Supreme Court term has mixed results for healthcare industry
Last year, healthcare leaders had their eyes trained on one big case— King v. Burwell— and they celebrated when the Supreme Court upheld a key provision of the Affordable Care Act.
The court’s term that ended late last month wasn’t nearly so straightforward for the industry. At least half a dozen notable cases left some people cheering and others wringing their hands. And the midterm death of Justice Antonin Scalia appears to have affected some of the outcomes.
Abortion and contraception
One of the most talked-about cases, Whole Woman’s Health v. Hellerstedt, was over a Texas abortion law that the plaintiffs said limited women’s access to abortion. The justices voted 5-3 to strike provisions requiring doctors performing abortions to have admitting privileges at local hospitals and requiring clinics to meet the same standards as ambulatory surgical centers.
That decision could lead to litigation over similar laws in dozens of other states. Many declared the decision the court’s most significant one on abortion in decades.
Tim Jost, a professor who focuses on health law at Washington and Lee University in Virginia, wondered whether the decision might have gone the other way had Scalia lived. Scalia very likely would have sided with Texas and might have persuaded Justice Anthony Kennedy to join him, Jost said. “He was pretty persuasive.”
Another case that grabbed the public’s interest was Zubik v. Burwell, a case over how religious not-for-profits must respond to the ACA’s requirement that employers offer workers birth control coverage. An Obama administration workaround requires religious not-for-profits that want to opt out of contraception coverage to notify their third-party administrators or provide information to HHS so the government can arrange for other coverage—which the not-for-profits argued violates their religious beliefs by making them complicit.
The justices punted the matter to lower courts to reach compromise decisions.
Data access
The abortion and contraception cases were striking but perhaps not as relevant to healthcare business as another decided this term, Gobeille v. Liberty Mutual Insurance Co. The justices’ 6-2 decision in that case was a win for insurers and a loss for states trying to reform healthcare.

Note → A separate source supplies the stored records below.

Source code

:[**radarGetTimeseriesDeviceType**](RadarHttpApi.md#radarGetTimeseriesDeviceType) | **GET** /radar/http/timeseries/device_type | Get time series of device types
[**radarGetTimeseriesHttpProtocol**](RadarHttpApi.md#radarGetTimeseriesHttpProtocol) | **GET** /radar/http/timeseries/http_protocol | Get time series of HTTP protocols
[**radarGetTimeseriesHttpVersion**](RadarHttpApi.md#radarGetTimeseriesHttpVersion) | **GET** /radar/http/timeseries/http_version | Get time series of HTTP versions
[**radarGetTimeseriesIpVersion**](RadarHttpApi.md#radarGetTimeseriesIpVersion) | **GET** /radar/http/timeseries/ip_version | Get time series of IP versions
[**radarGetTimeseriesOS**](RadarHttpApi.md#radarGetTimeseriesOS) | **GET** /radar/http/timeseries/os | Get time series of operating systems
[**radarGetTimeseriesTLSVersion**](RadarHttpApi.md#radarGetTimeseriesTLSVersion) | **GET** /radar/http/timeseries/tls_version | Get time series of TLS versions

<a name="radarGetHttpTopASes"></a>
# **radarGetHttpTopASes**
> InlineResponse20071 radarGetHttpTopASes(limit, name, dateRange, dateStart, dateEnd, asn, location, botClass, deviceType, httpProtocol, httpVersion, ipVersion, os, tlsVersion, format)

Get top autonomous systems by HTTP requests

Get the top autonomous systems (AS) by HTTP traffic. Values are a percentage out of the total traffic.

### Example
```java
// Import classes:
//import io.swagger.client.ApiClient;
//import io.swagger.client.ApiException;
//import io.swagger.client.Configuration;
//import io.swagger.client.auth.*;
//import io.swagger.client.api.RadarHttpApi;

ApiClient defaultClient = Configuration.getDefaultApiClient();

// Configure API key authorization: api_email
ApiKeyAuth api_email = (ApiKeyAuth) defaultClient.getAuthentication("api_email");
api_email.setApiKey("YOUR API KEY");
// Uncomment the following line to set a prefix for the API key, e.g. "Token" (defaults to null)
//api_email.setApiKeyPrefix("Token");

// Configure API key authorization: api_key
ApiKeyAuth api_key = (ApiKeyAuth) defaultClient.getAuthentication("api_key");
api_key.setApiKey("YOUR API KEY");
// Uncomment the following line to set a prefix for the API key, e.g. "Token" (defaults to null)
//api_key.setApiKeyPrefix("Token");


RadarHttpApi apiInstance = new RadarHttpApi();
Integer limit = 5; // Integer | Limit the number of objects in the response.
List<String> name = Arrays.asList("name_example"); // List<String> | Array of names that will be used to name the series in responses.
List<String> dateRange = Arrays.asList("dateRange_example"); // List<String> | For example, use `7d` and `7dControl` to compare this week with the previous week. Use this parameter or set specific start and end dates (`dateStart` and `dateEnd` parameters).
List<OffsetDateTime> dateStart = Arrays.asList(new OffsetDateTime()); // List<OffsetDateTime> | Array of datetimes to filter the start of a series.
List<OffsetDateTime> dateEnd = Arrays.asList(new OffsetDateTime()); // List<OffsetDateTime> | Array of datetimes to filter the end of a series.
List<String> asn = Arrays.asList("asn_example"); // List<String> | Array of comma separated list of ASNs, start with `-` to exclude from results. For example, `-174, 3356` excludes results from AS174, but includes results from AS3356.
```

The court decided that the federal Employee Retirement Income Security Act, known as ERISA, protects self-funded insurers and their thirdparty administrators from having to share certain data with states. Vermont argued it needed the data— such as on claims and member eligibility—for an all-payer database devised to improve the cost and effectiveness of healthcare. But insurer Liberty Mutual said it didn’t have to share that data under ERISA.
Business and insurance industry advocates praised the decision, saying it would keep insurers from getting tangled in conflicting patchworks of state laws and requirements.
False Claims Act
The Supreme Court often takes one False Claims Act case per term, said Larry Freedman, a member at Mintz Levin Cohn Ferris Glovsky and Popeo. This term, that case was Universal Health Services v. United States ex rel Escobar.
Providers watched the case closely because it had the potential to allow more or fewer False Claims Act suits against them.
The justices chose a middle path. They unanimously upheld a legal theory known as implied certification that makes providers liable for submitting false claims to government programs if they fail to follow certain regulations— even if the government never explicitly stated that following the regulations was a condition of payment and even if the provider never explicitly vouched that it had complied with the regulations.
But the high court also tried to limit when the theory can be invoked. Under the ruling, an organization’s lack of compliance would have to render its representations about its goods or services misleading.
The high court’s term left some in the industry cheering, others wringing their hands.
Unions
Scalia’s absence also made a big difference in Friedrichs v. California Teachers Association. The court deadlocked 4-4 on whether public employee unions can continue to charge dues to nonmembers who benefit from their collective bargaining activities. The tie vote automatically affirmed a lower court’s ruling that they can.
Though the case involved teachers’ unions, it will affect unions at public hospitals as well. About one-fifth of U.S. hospitals are owned by federal, state or local governments.
Jost said the case “may be one of the most important for healthcare in the long run” because many of those facilities are unionized.
“Scalia’s absence there made a huge difference between making a dramatic change in the law and leaving the law the way it is.”